Journey
- First edition cover
- Author: James Michener
- Language: English
- Genre: Historical novel
- Publisher: Random House
- Publication date: 1989
- Publication place: United States
- Media type: Print (Hardback)
- Pages: 224pp.
- ISBN: 0-394-57826-0

= Journey (novel) =

1989 novel by James Michener

Journey, a novel by James Michener published in 1989, was expanded from a section originally cut from his large novel Alaska (1988). The book depicts five men, one of whom being an English Lord (Lord Luton), who journey from Great Britain through Canada to Dawson, Yukon in 1897-99 to participate in the Klondike gold rush. According to the novel's afterword, the section was cut from the original book because Alaska already contained a chapter on the Alaskan side of the gold rush. It was decided that chapter (which eventually became Journey) could stand on its own as a short novel.

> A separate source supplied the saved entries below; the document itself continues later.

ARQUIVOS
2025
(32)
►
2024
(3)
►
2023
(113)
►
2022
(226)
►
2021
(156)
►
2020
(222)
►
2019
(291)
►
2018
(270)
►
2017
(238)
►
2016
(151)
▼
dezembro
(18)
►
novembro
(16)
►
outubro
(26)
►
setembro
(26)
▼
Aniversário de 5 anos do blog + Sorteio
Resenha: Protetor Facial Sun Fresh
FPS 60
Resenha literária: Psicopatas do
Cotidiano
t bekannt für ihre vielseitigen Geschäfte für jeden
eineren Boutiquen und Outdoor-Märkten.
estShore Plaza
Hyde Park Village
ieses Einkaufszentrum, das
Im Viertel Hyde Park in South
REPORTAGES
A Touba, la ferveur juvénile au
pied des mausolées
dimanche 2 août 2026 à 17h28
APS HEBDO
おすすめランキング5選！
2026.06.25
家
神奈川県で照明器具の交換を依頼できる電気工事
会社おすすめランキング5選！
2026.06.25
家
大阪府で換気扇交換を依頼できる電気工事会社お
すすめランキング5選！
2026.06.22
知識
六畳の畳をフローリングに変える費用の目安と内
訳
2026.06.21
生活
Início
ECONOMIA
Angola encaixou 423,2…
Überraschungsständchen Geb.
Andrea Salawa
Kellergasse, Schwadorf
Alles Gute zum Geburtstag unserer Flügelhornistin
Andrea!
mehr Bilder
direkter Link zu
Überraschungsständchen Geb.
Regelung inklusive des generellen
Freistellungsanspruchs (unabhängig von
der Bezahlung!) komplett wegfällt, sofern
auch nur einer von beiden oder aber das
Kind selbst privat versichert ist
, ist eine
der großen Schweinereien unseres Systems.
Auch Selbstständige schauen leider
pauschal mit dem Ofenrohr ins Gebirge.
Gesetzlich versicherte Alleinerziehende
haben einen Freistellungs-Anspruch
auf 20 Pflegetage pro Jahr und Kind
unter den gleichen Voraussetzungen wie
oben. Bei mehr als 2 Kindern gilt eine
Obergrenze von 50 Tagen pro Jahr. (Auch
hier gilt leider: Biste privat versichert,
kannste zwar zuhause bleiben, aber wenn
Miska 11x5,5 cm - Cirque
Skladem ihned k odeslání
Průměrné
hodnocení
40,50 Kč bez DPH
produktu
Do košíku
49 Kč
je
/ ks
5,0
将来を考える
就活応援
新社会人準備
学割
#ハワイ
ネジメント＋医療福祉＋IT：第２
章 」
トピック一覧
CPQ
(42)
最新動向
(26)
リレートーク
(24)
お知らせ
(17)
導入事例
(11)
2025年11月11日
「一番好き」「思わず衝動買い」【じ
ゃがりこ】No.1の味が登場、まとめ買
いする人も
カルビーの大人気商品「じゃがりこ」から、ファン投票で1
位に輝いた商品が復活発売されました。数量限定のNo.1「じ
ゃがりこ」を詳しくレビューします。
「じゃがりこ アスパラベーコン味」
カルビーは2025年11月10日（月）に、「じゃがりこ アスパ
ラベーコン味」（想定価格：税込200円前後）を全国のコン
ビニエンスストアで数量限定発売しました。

Directed by Lord Luton, the group purposefully embarks on a more difficult than normal route available to pioneers of the era, purely to ensure that they remain the entire route on British soil, avoiding American territory which Luton has a patriotic aversion against. Along the way they encounter the Athabasca Landing, the Great Slave Lake, the Mackenzie River, Fort Norman (a remote Hudson's Bay Company outpost), exploding ice floes in springtime, starvation, scurvy, swarming Arctic mosquitoes and members of the native Hän group.

==Journey Prize==
In 1989, Michener donated the royalty earnings from the Canadian edition of Journey, published in Canada by McClelland & Stewart, to endow the Journey Prize, an annual Canadian literary award worth Cdn$10,000 that is awarded for the year's best short story published by an emerging Canadian writer.

==Research==
Michener notes during his 'Reflections' chapter of the book that the writings of J.G. MacGregor in Klondike Rush Through Edmonton 1897-1898 proved invaluable in describing conditions of the time, including susceptibility to scurvy.